Audio By Carbonatix
As a young man, I sat at the feet of my grandparents, listening to the rhythmic cadence of their voices as they spoke of heroes. In those moments, I didn’t just hear names; I felt the presence of giants. I grew up believing these men were “superheroes,” men who stood up when the world expected them to kneel.

But as I grew older, I noticed a painful void. When I turned on the television or browsed global streaming platforms, the stories of my ancestors were either missing or told through distorted lenses—glorifying the wrong moments or softening the edges of our resistance. That silence is no longer acceptable.
1844 — Before 1957
Under immense military, political, and economic pressure, several coastal chiefs signed what became known as the Bond of 1844. Some signed under duress, uncertainty, or the hope of survival within a tightening colonial grip. Others believed compromise was the only available shield.

But among them, King Kaku Ackah I of Nzema refused.
He understood something simple but dangerous: freedom cannot be borrowed. Once sovereignty is diluted on paper, generations inherit the cost. For that refusal, he was isolated and removed—not because he was weak, but because defiance exposes systems.
He did not end colonial rule. But he refused to legitimize it. And sometimes, refusal itself is history’s first reply.
The 113-Year Reply
History does not forget—it waits.
In 1957, when Kwame Nkrumah of Nkroful, a son of Nzema soil, declared Ghana independent, he was not only ending colonial rule. He was responding to unfinished resistance.
Whether by strategy or symbolism, choosing March 6 closed a historical loop that began in 1844. This was not a coincidence. It was continuity. A grandson finishing work began before his birth.
Where sovereignty was wounded in 1844, it was restored in 1957. Where one Nzema king stood alone, another son of the same soil stood with a nation.
But Nkrumah did not stand alone. The independence movement was a coalition of forces—educated elites, traditional rulers, market women, ex-servicemen, and youth across the Gold Coast. Figures like Eduardo Mondlane, though Mozambican, found solidarity in Accra's rising Pan-African energy; George Padmore from Trinidad helped shape Nkrumah's vision; J.B. Danquah and the Big Six, despite later political divergences, provided the intellectual and organizational architecture that made mass mobilization possible.
The United Gold Coast Convention (UGCC) and later the Convention People's Party (CPP) were vessels carrying the hopes of millions—not one man, not one lineage, but a people awakening to their collective power.
And yet, there is something that still moves me about that Nzema thread—that a king from that soil refused in 1844, and a son of that same soil declared freedom in 1957. It tells me that resistance, even when it seems to fail, plants seeds.
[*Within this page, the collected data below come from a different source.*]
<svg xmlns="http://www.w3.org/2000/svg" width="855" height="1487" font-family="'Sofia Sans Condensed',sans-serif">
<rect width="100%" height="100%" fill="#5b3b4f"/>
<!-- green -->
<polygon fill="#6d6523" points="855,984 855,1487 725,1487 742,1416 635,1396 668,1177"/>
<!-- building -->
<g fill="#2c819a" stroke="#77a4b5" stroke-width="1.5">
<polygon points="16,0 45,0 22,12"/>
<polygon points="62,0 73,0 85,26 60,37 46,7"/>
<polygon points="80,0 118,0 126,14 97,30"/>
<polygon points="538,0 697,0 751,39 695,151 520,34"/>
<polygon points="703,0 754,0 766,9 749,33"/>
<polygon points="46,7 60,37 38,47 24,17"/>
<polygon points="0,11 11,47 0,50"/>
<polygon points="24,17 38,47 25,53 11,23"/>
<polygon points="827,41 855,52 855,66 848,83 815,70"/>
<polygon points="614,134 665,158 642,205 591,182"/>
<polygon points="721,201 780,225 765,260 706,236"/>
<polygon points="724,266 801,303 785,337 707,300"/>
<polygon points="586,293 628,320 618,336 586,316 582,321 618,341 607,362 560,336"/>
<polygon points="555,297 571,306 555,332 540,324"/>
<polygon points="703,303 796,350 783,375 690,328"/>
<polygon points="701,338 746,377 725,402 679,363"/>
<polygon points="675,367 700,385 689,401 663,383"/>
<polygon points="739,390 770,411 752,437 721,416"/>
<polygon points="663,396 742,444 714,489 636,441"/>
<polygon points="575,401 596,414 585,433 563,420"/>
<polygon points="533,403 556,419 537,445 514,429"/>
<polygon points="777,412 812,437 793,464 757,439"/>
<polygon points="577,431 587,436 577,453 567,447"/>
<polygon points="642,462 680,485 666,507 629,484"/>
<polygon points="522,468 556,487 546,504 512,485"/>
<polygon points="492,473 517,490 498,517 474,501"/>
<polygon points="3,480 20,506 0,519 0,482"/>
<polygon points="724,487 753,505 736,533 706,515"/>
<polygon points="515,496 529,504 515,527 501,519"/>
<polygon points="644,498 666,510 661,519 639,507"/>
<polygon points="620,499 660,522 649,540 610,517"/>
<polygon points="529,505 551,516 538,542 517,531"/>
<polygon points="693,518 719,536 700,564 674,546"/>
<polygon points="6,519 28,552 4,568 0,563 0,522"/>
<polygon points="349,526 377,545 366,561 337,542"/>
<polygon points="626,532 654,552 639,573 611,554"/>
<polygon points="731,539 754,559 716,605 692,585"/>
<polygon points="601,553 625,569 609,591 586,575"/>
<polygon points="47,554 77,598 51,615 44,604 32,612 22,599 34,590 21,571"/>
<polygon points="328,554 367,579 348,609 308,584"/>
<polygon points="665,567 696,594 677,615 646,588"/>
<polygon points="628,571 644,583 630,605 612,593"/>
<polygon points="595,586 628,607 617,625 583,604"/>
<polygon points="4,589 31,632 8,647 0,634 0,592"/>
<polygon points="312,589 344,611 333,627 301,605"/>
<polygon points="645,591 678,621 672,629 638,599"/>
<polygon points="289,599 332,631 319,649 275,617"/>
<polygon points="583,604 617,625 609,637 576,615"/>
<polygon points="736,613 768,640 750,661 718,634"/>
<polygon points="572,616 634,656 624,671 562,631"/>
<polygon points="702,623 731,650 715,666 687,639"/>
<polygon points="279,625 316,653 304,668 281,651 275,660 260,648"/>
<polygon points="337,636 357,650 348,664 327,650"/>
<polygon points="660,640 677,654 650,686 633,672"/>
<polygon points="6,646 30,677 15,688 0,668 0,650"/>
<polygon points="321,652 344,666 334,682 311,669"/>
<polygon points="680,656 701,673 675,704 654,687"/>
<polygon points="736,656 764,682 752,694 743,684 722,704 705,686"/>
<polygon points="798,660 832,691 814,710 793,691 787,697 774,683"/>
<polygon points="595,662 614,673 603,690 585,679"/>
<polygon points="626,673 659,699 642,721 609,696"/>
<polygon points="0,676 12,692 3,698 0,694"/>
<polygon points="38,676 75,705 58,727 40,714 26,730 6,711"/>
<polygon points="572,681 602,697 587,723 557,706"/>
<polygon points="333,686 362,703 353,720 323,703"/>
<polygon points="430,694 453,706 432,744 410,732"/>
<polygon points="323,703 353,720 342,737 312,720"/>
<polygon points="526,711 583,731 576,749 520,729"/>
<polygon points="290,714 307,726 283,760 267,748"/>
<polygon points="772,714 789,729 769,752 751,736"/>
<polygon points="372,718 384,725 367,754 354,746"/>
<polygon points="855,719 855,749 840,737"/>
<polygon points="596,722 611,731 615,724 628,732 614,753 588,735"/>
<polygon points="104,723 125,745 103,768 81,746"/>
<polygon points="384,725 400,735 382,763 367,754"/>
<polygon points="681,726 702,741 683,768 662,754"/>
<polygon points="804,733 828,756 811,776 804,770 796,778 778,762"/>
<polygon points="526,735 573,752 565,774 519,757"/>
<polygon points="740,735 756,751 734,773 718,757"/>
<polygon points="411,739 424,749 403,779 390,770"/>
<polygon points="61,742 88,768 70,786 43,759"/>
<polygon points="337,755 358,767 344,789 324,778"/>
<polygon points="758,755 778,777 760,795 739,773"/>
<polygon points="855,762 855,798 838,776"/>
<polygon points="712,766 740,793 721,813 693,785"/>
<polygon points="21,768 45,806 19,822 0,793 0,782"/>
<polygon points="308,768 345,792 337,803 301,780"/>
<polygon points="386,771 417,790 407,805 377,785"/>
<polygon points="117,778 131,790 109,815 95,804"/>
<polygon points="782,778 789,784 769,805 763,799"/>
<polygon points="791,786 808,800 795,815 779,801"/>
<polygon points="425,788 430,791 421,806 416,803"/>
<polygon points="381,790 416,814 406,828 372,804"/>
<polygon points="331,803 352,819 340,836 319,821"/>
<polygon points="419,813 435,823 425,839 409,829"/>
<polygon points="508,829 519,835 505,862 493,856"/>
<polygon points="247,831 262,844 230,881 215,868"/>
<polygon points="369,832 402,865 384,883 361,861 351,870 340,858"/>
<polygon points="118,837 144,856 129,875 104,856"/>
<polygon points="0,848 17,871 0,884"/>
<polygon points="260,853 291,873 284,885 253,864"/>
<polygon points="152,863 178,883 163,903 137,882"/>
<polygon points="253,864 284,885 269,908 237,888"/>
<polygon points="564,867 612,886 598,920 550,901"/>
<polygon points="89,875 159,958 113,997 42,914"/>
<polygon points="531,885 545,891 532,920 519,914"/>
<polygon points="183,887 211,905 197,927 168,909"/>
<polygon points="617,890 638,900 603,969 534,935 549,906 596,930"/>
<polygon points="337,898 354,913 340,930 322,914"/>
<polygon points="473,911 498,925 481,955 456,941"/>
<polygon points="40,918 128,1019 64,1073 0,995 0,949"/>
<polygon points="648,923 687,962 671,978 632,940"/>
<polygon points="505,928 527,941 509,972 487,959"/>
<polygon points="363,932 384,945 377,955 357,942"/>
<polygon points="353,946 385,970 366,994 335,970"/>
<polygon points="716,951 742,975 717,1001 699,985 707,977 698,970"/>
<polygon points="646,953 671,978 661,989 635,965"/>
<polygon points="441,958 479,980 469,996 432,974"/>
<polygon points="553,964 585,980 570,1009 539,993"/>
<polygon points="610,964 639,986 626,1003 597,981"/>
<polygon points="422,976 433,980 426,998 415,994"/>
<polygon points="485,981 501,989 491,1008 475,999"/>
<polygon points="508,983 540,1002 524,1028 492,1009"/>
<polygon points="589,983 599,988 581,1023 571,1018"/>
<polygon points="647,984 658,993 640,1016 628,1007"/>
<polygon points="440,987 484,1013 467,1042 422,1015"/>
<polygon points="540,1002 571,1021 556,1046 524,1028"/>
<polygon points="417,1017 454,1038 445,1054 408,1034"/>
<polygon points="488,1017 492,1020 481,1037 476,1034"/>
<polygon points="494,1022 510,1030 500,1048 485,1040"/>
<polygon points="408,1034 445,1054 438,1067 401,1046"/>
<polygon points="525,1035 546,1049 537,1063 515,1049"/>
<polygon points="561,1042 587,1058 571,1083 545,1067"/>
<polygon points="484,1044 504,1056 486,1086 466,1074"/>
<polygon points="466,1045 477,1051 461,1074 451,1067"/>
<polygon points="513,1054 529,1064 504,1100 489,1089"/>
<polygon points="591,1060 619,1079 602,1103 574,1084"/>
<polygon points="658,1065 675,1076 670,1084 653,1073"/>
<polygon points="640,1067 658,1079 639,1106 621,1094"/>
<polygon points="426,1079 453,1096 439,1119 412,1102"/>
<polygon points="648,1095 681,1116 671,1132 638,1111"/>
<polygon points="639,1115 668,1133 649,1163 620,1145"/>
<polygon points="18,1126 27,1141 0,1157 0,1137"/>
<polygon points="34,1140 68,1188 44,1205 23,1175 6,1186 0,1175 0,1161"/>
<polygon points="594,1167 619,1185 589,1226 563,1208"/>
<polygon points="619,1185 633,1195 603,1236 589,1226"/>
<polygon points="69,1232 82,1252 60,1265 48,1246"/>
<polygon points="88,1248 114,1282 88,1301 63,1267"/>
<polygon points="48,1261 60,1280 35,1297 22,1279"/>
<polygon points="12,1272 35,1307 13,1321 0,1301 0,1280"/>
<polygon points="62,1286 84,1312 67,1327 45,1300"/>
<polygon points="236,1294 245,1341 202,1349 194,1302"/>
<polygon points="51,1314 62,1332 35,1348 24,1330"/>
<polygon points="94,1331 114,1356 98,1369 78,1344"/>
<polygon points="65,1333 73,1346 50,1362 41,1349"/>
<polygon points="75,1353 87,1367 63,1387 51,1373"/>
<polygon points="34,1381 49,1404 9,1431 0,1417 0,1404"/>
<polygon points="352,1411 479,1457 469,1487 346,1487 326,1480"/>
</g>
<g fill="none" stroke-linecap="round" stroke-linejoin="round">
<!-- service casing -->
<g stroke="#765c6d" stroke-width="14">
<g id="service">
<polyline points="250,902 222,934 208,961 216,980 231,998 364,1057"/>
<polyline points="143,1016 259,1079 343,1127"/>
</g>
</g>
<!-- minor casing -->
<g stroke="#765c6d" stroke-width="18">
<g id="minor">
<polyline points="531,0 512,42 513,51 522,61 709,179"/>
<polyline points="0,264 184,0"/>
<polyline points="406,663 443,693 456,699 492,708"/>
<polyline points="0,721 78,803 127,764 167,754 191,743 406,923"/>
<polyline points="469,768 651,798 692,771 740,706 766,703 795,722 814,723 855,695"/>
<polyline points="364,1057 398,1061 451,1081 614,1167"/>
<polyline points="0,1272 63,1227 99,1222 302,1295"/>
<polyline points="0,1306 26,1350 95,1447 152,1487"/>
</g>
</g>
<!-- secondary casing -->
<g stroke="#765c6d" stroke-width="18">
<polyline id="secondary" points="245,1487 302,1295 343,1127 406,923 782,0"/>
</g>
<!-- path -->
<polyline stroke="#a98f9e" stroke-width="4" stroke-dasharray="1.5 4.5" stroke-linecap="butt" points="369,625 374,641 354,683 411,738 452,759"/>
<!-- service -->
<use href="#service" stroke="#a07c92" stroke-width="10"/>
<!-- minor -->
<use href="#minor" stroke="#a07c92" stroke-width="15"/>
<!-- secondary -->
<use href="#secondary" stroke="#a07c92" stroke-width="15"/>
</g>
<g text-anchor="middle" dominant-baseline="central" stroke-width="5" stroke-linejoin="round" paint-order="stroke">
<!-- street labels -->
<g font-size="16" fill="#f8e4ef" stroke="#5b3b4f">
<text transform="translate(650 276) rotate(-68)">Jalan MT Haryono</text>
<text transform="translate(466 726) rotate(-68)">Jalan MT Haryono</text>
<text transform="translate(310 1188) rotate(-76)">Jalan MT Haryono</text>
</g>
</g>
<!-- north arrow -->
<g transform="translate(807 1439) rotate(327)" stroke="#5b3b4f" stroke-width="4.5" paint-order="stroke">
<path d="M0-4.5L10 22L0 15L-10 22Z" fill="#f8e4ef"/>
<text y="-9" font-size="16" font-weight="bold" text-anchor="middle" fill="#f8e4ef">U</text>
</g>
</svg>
The bloodline of March 6th is not just about who gave birth to whom. It is about who remembered. Who refused to let the story die.
This is the African spirit—suppressed, delayed, but never defeated.
A Call to the Creative Tribe: Let Us Ring the Bell
This is not a loud call. It is a listening one — a responsibility.
To writers, filmmakers, musicians, historians, archivists, and cultural workers: we cannot keep these stories locked in memory alone. We must return—to the towns, the elders, the soil—and record what is still alive before silence claims it.
And here is the good news: some of us have already started. I think of Akosua Adoma Owusu, whose films bend time and place until you feel our grandparents in the room again. I think of Makeba Boateng who speaks fashion, remembering the trailblazers who clothed the revolution.
I think of Manifest, whose lyrics carry the wisdom of elders into rhythms our young people actually dance to. I think of Nana-Ama Danquah and Kobena Brako (Ben Brako), who have spent years making sure our voices appear on pages that last. There are others—too many to name—, but their work tells me the lions are learning to write. The field is still wide, though. So many stories still sit at the edge of dying, waiting for someone to come sit with them.
Short films, archives, documentaries, books of memory, and living records must replace erasure. Oral history carried us far—but now, we must document.
As the old saying goes: “Until the lion learns how to write, every story will glorify the hunter.”
It is time for the lions to write—carefully, honestly, and together.
And writing, here, means more than ink on paper. It means building institutions—archives, film funds, cultural policy—that ensure the next generation inherits not silence, but song. It means placing King Kaku Ackah's refusal beside Nkrumah's declaration beside the filmmaker's lens beside the griot's memory not as artifacts, but as living tools for the liberation still ahead.
But one question remains, and it may define the next chapter:
Was March 6 the end of the battle—or only the moment Africa learned it could win?
Or, as Nkrumah himself warned, is the battle only truly won when Africa is totally liberated?
Perhaps the answer lies not in the past, but in what we—the creative tribe—choose to build with what the past has given us.